═════ Passage given

Alternatively, the tow line 58 may be a single netting or mesh and
not a sheet of material. Alternatively, the system 80 may include
multiple tow lines 50 that are thinner than the tow line 50 shown
in FIG. 3 that each extend from a separate spool and are
distributed across the fabric 18.
[0028] Alternatively, each embodiment shown in FIGS. 1-3 may
include tow lines 50 of varying thickness. By way of example only,
a tow line 50 may have a width ranging from 1/8 of an inch to 1
foot depending on factors such as the fabric and the application
for the fiber preform. By way of example only, a tow line 50 may
have a thickness ranging from 0.001 of an inch to 0.125 depending
on factors such as the fabric, application for the fiber perform
and/or the force needed to consolidate the fiber perform.

══════════
═════ Supplied entries

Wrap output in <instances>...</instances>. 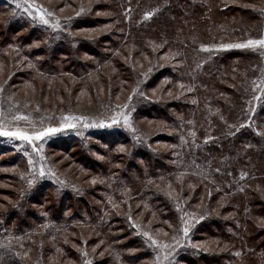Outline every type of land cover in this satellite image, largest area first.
Instances as JSON below:
<instances>
[{"label": "rangeland", "instance_id": "1", "mask_svg": "<svg viewBox=\"0 0 264 264\" xmlns=\"http://www.w3.org/2000/svg\"><path fill=\"white\" fill-rule=\"evenodd\" d=\"M176 1L178 0L170 1L167 8L170 10L174 6L173 2ZM182 1H188L193 6L198 0ZM17 2L18 0H0V121L8 129L21 128L29 133L48 127H60L64 116L82 117L83 122H77L75 129H66L61 133L36 141L35 145L39 147L35 151L33 150L34 145H28L26 142L9 137H0V165L3 166L0 170V190L15 186L16 182L12 181L15 176L19 181L30 186L32 196L37 195L34 197V204L28 205V208L43 211L40 206L48 207L53 201L51 194L46 192L45 196H38L41 192L40 187L45 185L49 187L48 193L63 194L62 197L65 199L63 202L66 203L62 204L65 208L67 207L65 213L67 218L73 219L78 213L76 208L84 206L87 202L82 199V196L88 198V195H80L78 201L74 202L73 199L69 200L70 194L79 191L81 186L84 189L87 188L90 178L94 176V173L81 164L80 157L84 144L87 147L91 143V148L94 145L101 151L106 148L102 146L100 138H88L86 135L102 131L121 138L115 141L119 142L116 148L125 158H129L128 162L134 166L137 162L143 163L139 157L144 158L145 153L157 152L163 155V151H168L167 141H160L156 135L164 127V123L158 118L157 112H153L150 108L143 109L151 104L157 105L163 102L164 98L169 100V96L175 92L188 89L182 81H177L181 74H175L174 80L167 77L166 69L173 67L172 71L179 73L184 66L181 57L172 51V46L155 40L156 46L152 47L151 55L141 53L139 49L135 55V49H133L135 57L130 69L133 72L134 82L133 78L128 81L122 79L119 88L114 91L109 88L111 86L107 84V81H97L94 75H91L88 80L91 84L80 89L75 80L77 77L71 75V73H76V70L78 72V69L75 70L70 59L81 57L84 62L96 60L97 56L86 50L90 46L89 43L94 42L90 47L99 51L100 47L102 48L100 39L107 36L117 23L108 19L109 12L100 9L102 6H93V0H29V3H34L37 9L43 8L52 13L47 17L50 21L49 25H42L38 18L34 19L36 12L31 10L25 12L23 8L17 9ZM225 3V5H232V9L225 14L226 17L220 19V22L216 18L214 6L211 4L207 8L205 14L210 19L209 25L212 24L213 32H220L223 35L199 42L194 61L198 64L196 68L204 72L206 67H211L214 61L226 58L223 68L230 67L225 74L226 80L234 83L242 81L236 87L234 83H231L232 89L240 93V106L242 107L238 118L229 122L233 128L232 133L234 135L241 133V136H245L243 141L247 148L258 151L260 146L264 150L263 146H258L264 143V119H262L264 116L262 114L264 109V49L226 47L245 43L249 39H264V0H225ZM129 8L134 7L128 5L126 12ZM156 12L155 9L145 11L142 17L140 16L139 22L149 20ZM242 12L246 14L242 16ZM77 13L80 14L77 15ZM125 20L127 23L132 22L131 13L129 16L126 14ZM56 22H59L60 27L54 30L51 25ZM105 48L103 47L100 53L106 51ZM29 59L40 60L41 68L36 70L34 68L33 74L29 76L23 73L17 74L13 83L10 84L11 77L17 71L22 70L19 62ZM49 63L56 66V71L52 73V80L46 85L42 75L47 73ZM66 68L70 73H66ZM103 71L106 75L113 74V69L109 66H105ZM228 74L230 76H227ZM203 77L206 76L197 79L193 89H190L196 104L197 101L200 102V96H202L200 90H211L207 82L201 81ZM92 85L93 90L90 87ZM218 94L227 95L226 93ZM130 96L131 100H129ZM234 96H237V93H232V96L228 97L233 98ZM205 103L211 105V101ZM119 113L128 115L130 128L125 125L123 115L119 116L120 123L112 127L84 126L85 123L98 125L100 122L107 125L111 122V118ZM17 115L27 116L28 119H13ZM119 133L120 137L117 135ZM72 137H75L74 145ZM68 138H71V144L68 147L70 150L62 151L58 145L55 149L50 147V143ZM101 151L91 149L86 155L102 162L105 161V157L99 153ZM13 159L15 162H12ZM118 162L122 164L125 161ZM160 162L164 161L160 160ZM41 168L46 173L43 177L40 176ZM173 171L170 170L168 173ZM10 175L12 177H8ZM167 175L169 174L166 173ZM167 177L161 179L160 182L164 183ZM185 177V174L180 172V175L172 176L166 185H154L158 190L163 188L162 195L167 198L172 207L173 218L168 231L156 227L147 217L144 220V212L141 216L138 213L134 217L130 212L127 213L126 220L131 236L138 242L139 248L147 254L144 264H157L158 258L159 264H199L192 253L201 249L212 251L221 242L216 236L207 237L204 234H199L193 239V232L198 225L205 222L209 215L216 214L224 201L217 195L214 200L209 201L217 189L212 191L209 188L199 193L198 197L195 196V183L186 182ZM237 177L243 181V184L245 181L248 185L252 184L264 201V187L260 186V183L264 184L262 179L257 177L251 183V177L246 171H240ZM30 180L33 181L31 185ZM213 183L217 187L216 180ZM132 198L126 200L127 205ZM89 200L92 203V198L89 197ZM4 201L8 206L11 198L0 195L1 211L6 208ZM37 201H42V205L38 206ZM53 211L54 209H51L50 215ZM50 215L45 218L51 217ZM181 218L191 226L187 237L184 236L182 230L185 225ZM258 224L264 227V217H258ZM145 233L155 239L159 245L170 247L153 246L151 240L144 235ZM216 233L215 235H218V232ZM71 235V238L66 241L71 249L70 252L60 248L47 255L42 249H38L39 253L21 243L22 262L20 264H85L86 261L94 264L101 259L105 261L102 257L106 252V246L100 250L101 243L94 240V235L90 231H82V237L79 236V239L75 237L79 242L77 244L72 240L74 234ZM4 237V240L11 239L10 234ZM14 238L20 240L18 237ZM251 251L253 254L258 253L260 259H264V237L258 240V249H251ZM165 255L168 256L167 260L164 259Z\"/></svg>", "mask_w": 264, "mask_h": 264}, {"label": "trees", "instance_id": "2", "mask_svg": "<svg viewBox=\"0 0 264 264\" xmlns=\"http://www.w3.org/2000/svg\"><path fill=\"white\" fill-rule=\"evenodd\" d=\"M170 1L172 2V0H93V6H102L100 9L108 11V19L116 22L117 25L107 36L100 39L102 48L106 47V51L100 53L101 47L99 51H95L90 47L94 42L89 43L90 46L86 50L97 56L96 60L84 62L81 57L70 59L75 70L78 69V72L76 70V73H71L72 76L77 77L75 80L78 82V88L82 89L81 87L90 85L88 80L94 75L97 81H107L111 86L109 88L116 91L121 83L120 80L128 81L133 78L130 69L135 57L133 49L135 55L138 53H136L137 49L141 53L151 55L156 41L172 46V51L181 57L184 67L179 73L173 72V67L166 69L167 77L174 80L175 74H181L177 81H182L188 89L175 92L169 96V100L164 98L163 102L157 105L151 104L143 109L150 108L153 112H157L158 118L164 123V127L156 136L162 142L167 141L168 151H163V155L157 152L145 153L144 158L139 157L143 163L137 162L134 166L128 162L130 159L125 158L116 148L119 142L115 141L121 138L102 131L88 133L90 136L86 135V137L100 138L102 146L106 148L101 151L94 145L91 148V143L87 147L84 144L85 150L82 149L80 157L81 164L94 173V176L90 178L87 188L81 186L79 191L69 193V200L73 199L74 202L78 201L80 195H88V198L82 196L87 202L84 206L76 208L78 213L73 219L67 218L65 213L67 207L62 204L65 202H63V194L48 193L49 187L45 185L40 187L41 192L38 196H45V192L51 194L52 205L45 207L42 201H37L38 206L42 205L40 207L43 211L28 208V205L34 204V197L37 195L32 196L30 186L13 176L12 181H15L16 185L0 190V195L11 198L8 206L4 201L6 208L0 210V264H20L21 243L39 253L38 249H42L47 255L60 248L70 252L71 249L66 241L71 238V234H74L73 242L79 243L76 238L82 237L84 230L90 231L94 235V240L101 243L100 250L106 246V252L102 257L105 261L101 259L96 263L139 264L142 261L144 264L147 254L139 248L138 242L131 236L126 220L127 213L130 212L134 217L138 213L141 216L144 212V220L147 217L156 227L168 231L173 218L172 207L162 195L163 188L158 190L154 185H166L172 176L180 175V172L185 174L186 182L195 183V196L198 197L199 193L209 188L212 191L217 189L209 201L214 200L216 195L222 197L224 201L217 213L209 215L208 219L198 225L193 232V239L199 234H204L207 237L216 236L221 240L212 251L201 249L193 252L192 255L197 262L199 264H264V259H260L258 253L253 254L251 251L258 249V240L264 237V227L258 224V217H264V201L252 184L248 185L246 181L243 184V181L237 177L240 171H246L251 177V183L257 177L264 181V159H262L264 150L259 146L264 147V143L258 144V151L249 149L243 141L245 136H241V133L235 135L232 133L233 128L229 122L238 118L242 107L239 91H234L231 86L234 82L226 80L225 74L230 68L229 66L223 68L226 58L214 61L204 72L196 68L198 64L194 61L199 42L223 35L220 32H213L212 24L209 25L210 19L205 14L207 8L211 4L214 6L216 18L220 22V19L226 17L225 14L232 9V5H225V0H196V4L192 6L188 1L178 0L173 2L174 6L169 10L167 5ZM128 5L134 8H129L126 12ZM150 9H155L156 14L140 23V16L142 17V14ZM130 13L133 23H127L125 20L126 14L129 16ZM244 14L246 12H242V16ZM136 23L139 25H135ZM188 62L190 63L187 64ZM40 64V60L35 59L19 62L22 70L11 77L10 84L17 74L23 73L29 76L33 74L34 68L35 70L41 68ZM53 65L49 63L47 73L42 75L46 85L50 83L52 73L56 71V66ZM105 66L112 68L113 74L106 75L103 71ZM66 73H70L68 68ZM202 76L206 77L201 81L207 82L211 90H200L202 96L200 102L197 101L196 104L190 89H193L196 80ZM239 82L233 85L236 87ZM90 87L93 90V85ZM232 93H237V96L228 97L232 96ZM208 101H211V105L205 103ZM262 111L264 115V109ZM117 135L120 137V133ZM72 139L74 145L75 137ZM69 144L71 138L52 142L50 147L55 149L58 145L62 151H68ZM90 148L92 151L95 149L101 151L99 153L105 157V161L88 157L86 154L89 153ZM121 160L125 162L119 164L118 161ZM12 162L15 160L13 159ZM1 168L2 165L0 170ZM170 170L174 171L168 173ZM166 173L169 174L168 177ZM164 177H167L164 183L160 182ZM215 180L217 187L213 183ZM260 186L264 187V184L260 183ZM89 197L92 198V203ZM130 198L133 200L131 199L127 205L126 200ZM51 209H54L52 215H50ZM47 215L51 217L45 218ZM216 232L218 235H215ZM6 234L11 235L9 241L4 240Z\"/></svg>", "mask_w": 264, "mask_h": 264}, {"label": "snow or ice", "instance_id": "3", "mask_svg": "<svg viewBox=\"0 0 264 264\" xmlns=\"http://www.w3.org/2000/svg\"><path fill=\"white\" fill-rule=\"evenodd\" d=\"M25 5H27V7H25ZM16 8L17 9H21L23 8V10L25 12H29L30 10L33 12H36V15L33 17L34 19L38 18L39 23L42 25H49L50 21L47 17L51 16L52 13L47 12L46 10H44L43 8H39L37 9V6L34 3H29V0H18V2L16 3ZM81 11H83V9H81ZM80 13H77V15H79ZM53 27V29H58L60 27L59 22H56L54 24L51 25ZM226 47H235V48H252V49H256V48H261L264 49V39H249L247 40L245 43H238V44H234V45H227ZM205 51H207L208 49H204ZM181 87H183V85H181ZM135 92V90H134ZM142 94V93H141ZM132 97H129V100H131ZM257 99H259L257 97ZM125 107H127V105H125ZM123 115L124 118V123L125 125H127L129 128L131 127V123L129 120V117L127 114L125 113H119L117 116H114L111 118V122L108 123L107 125L104 122H100L98 125H93V124H88L85 123L84 126L85 127H94V126H99V127H112L114 125H118L120 123L119 120V116ZM13 119L15 120H27L28 117L27 116H23V115H17L15 116ZM77 122H83V118L82 117H78V116H64L62 118V124L60 127H48L45 128L43 130L40 131H34L32 133H29L21 128H16V129H8L4 126L3 122L0 121V137H9V138H13L15 140H19L21 142H26L28 145H34L33 150H38V145H35L36 141H40L43 140L46 137H50L53 136L57 133H61L63 131H65L66 129H75ZM133 131H135L134 129H132ZM121 151H123V149H121ZM46 173L44 171L43 168H41L40 170V176L43 177L45 176ZM33 183V181H29V184L31 185ZM183 221V218H181ZM184 223V227H183V233L184 236L187 237L189 230H190V225L188 224L187 221H183ZM145 236H147V238L149 240H151V244L157 248H167L170 247L169 245H159L158 242L155 239H152L151 236H148L147 233L144 234ZM84 255H86V253H84ZM164 259L167 260L168 256L165 255ZM85 264H90V262L86 261ZM157 264H159V258L157 260Z\"/></svg>", "mask_w": 264, "mask_h": 264}]
</instances>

══════════

| Written request |
Can you rewrite the tow line passage from "[0028] Alternatively, each" through "the fiber perform.", renaming "thickness" to "gauge" each time it occurs? None of these items are needed here.

| Result of this exercise |
[0028] Alternatively, each embodiment shown in FIGS. 1-3 may
include tow lines 50 of varying gauge. By way of example only,
a tow line 50 may have a width ranging from 1/8 of an inch to 1
foot depending on factors such as the fabric and the application
for the fiber preform. By way of example only, a tow line 50 may
have a gauge ranging from 0.001 of an inch to 0.125 depending
on factors such as the fabric, application for the fiber perform
and/or the force needed to consolidate the fiber perform.